▶ _Consigne_
Rédigez la suite du texte sur l'entretien de Jésus avec la Samaritaine, en reprenant juste après sa dernière phrase.

▶ _Texte source_
·····
Le Christ est ressuscité !

« L’heure vient, et c’est maintenant, où les véritables adorateurs adoreront le Père en esprit et en vérité Dieu est Esprit et ceux qui adorent, c’est dans l’Esprit et la vérité qu’ils doivent adorer ». Quelle révélation dans ces paroles de Jésus à la Samaritaine !

Voyons ! Depuis plus de mille ans, tant les Juifs que les Samaritains rappellent au Seigneur l’Alliance du Sinaï avec des sacrifices sanglants. Car si les Samaritains ne reconnaissent que la Tora, la Loi, il en est de même des maîtres du Temple de Jérusalem, les sadducéens. Depuis plus de mille ans, que ce soit à Jérusalem ou sur les hauts-lieux de Samarie, on ne cesse de sacrifier des taureaux. Et pareillement de l’agneau pascal, en souvenir de la sortie de la servitude d’Égypte. Sans parler des innombrables victimes offertes en rémission des péchés personnels ou collectifs du peuple. Depuis plus de mille ans, on adore, tant en Juda qu’en Samarie, avec le sang des bêtes. Toute autre forme de culte est proscrite, même si en Israël le psalmiste et les prophètes ont aspiré à un culte intériorisé de fraternité et d’amour. Même si en Juda Isaïe a révélé le mépris du Seigneur pour un culte sanglant devenu purement rituel et factice. La Loi reste la Loi et le culte le culte. Tous deux ont été prescrits par le Seigneur à Moïse et restent immuables.

Or voici que Jésus ne remet même pas en question cette loi ni ce culte ; Il les gomme d’une parole, de Sa propre autorité, la même avec laquelle Il proclame : « On vous a dit, et Moi Je vous dis… », « désormais, c’est en esprit et en vérité qu’on doit adorer ». Pour une personne aussi peu prévenue que la Samaritaine, il y a de quoi déconcerter et choquer.

Or il n’en est rien. La pédagogie de la Parole de Jésus, cette Parole qui pénètre jusqu’aux articulations de l’âme, opère en elle dès que Jésus lui a demandé de l’eau à boire. Quand elle entend dire que Dieu est Esprit et que les vrais adorateurs ne peuvent adorer qu’en esprit et en vérité, elle a une intuition : « Je sais, dit-elle, que le Messie doit venir ; lorsqu’il sera venu, il nous annoncera toutes choses ». Quand Jésus répond « Je le suis moi qui te parle », elle a tout compris, tout accepté, tout reçu. La source de vérité et d’eau vive, c’est Lui ; le donateur de l’Esprit, c’est Lui. Et le culte nouveau annoncé vient de Lui.
·····
▶ _Lignes fournies_

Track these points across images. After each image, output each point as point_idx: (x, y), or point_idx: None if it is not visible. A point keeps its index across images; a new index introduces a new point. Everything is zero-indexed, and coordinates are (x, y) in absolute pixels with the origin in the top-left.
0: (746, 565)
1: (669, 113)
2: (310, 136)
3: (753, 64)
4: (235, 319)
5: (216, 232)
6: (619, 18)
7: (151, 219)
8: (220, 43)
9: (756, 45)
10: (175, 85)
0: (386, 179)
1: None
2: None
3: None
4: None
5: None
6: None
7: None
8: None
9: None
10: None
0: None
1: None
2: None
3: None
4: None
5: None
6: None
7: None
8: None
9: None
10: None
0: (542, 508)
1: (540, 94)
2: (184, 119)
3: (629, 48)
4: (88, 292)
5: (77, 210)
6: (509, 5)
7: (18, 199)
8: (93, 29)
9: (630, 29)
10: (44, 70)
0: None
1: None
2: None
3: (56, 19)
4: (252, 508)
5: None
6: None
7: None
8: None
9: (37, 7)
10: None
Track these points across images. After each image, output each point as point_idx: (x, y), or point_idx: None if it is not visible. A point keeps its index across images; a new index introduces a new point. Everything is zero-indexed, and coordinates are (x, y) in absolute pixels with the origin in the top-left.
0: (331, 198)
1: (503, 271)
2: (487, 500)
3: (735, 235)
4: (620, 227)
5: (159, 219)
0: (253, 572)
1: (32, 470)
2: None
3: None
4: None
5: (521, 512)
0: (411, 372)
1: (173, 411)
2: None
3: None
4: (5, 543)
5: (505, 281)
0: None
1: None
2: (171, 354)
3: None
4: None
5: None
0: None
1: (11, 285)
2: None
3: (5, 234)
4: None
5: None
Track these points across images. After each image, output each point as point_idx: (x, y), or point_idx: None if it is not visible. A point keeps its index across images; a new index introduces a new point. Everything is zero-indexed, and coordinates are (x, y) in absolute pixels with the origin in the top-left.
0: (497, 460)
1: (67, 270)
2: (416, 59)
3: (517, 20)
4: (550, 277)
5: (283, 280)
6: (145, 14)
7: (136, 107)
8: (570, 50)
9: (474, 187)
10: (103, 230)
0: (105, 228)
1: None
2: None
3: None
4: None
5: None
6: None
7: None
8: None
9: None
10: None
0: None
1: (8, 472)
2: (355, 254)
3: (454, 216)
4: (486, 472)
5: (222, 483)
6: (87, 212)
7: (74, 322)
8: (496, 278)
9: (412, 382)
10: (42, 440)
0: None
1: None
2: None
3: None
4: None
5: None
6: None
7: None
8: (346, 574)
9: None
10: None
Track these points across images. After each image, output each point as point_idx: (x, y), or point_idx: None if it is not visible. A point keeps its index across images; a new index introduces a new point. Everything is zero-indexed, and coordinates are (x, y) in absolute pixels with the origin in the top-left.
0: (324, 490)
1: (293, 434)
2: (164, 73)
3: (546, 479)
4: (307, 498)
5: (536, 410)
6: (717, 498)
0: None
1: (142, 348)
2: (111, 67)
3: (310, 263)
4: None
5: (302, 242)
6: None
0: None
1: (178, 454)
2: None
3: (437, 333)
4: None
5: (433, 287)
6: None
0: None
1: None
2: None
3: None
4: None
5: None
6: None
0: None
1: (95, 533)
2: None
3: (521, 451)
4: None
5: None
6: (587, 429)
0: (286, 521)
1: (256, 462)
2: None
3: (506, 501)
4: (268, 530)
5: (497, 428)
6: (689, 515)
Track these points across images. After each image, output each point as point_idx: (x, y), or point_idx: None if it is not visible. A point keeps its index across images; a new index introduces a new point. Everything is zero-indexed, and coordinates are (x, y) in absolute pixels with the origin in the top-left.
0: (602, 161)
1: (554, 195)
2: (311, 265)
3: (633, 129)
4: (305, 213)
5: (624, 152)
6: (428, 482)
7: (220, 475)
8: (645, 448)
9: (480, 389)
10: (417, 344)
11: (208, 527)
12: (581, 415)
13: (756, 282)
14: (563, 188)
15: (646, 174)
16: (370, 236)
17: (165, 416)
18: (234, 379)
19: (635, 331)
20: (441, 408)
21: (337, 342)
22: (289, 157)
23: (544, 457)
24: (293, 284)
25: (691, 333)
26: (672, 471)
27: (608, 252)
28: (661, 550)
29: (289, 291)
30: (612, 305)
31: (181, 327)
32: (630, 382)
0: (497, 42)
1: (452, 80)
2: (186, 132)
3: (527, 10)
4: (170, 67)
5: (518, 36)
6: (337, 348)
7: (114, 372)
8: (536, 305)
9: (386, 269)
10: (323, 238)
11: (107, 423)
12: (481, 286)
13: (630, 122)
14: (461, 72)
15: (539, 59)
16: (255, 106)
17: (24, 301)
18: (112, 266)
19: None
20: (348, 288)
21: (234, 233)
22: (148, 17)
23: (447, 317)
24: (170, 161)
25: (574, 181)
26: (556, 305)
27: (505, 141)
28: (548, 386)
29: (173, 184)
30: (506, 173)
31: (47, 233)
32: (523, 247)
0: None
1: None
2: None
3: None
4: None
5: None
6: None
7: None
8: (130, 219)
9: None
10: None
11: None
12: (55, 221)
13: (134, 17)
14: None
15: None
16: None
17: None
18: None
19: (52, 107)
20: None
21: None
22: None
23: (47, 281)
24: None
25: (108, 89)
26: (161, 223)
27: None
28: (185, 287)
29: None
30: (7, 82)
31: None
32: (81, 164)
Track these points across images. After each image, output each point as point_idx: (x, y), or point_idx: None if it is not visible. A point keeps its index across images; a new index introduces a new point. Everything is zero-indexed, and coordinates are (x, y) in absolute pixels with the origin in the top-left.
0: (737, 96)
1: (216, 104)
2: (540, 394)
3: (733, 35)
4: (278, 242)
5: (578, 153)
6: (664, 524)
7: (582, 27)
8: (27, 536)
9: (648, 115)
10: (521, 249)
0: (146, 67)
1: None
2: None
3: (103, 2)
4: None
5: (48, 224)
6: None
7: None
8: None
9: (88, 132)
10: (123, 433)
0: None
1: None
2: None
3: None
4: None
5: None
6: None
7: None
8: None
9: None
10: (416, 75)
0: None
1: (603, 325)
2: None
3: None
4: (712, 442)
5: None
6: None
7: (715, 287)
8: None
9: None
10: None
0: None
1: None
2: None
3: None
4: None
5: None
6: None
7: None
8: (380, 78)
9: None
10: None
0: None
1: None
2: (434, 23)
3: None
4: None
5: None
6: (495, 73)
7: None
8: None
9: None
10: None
·····
▶ _Réponse attendue_
Si l’annonce de Jésus est bouleversante, c’est qu’elle réclame un total retournement du cœur, et ce retournement la Samaritaine l’accomplit. Désormais elle sait de qui découlent les sources d’eau vive, et que pour rendre un culte à Dieu, il faut et il suffit de se mettre à l’écoute de son Messie. Elle sait que désormais seul un culte purement spirituel peut être rendu au Seigneur.

Cela ne s’est pourtant pas passé aussi simplement pour tous. Il n’est pas sans intérêt de rapprocher les paroles de Jésus aux Juifs de Capernahum, dans le discours sur le pain de vie (cf. chapitre de saint Jean que nous ignorons totalement, hélas, puisque nous n’avons pas la possibilité de le lire le dimanche). Le peuple, après la multiplication des pains, harcèle Jésus dans l’espoir d’un renouvellement du miracle. Jésus l’appelle à se dépasser : « travaillez non pour la nourriture périssable, mais pour la nourriture qui demeure en vie éternelle ». Et les Juifs, comme la Samaritaine pour l’eau vive, de demander : « Seigneur, donne-nous toujours de ce pain-là ».

Chez eux, comme chez la Samaritaine, s’entrouvre la porte par où pourrait passer la lumière. De même que Jésus est la source d’eau vive jaillissant en vie éternelle, Il est « la vraie manne descendue du ciel qui donne la vie au monde ». Plus encore, Il est le pain de vie ; qui vient à Lui n’aura plus jamais faim, qui croit en Lui n’aura plus jamais soif. Au contraire de la Samaritaine, même Ses propres disciples se scandalisent. Jésus les reprend : « Si sa chair est nourriture de vie divine, c’est que l’Esprit la vivifie ; et ses paroles sont esprit et elles sont vie ».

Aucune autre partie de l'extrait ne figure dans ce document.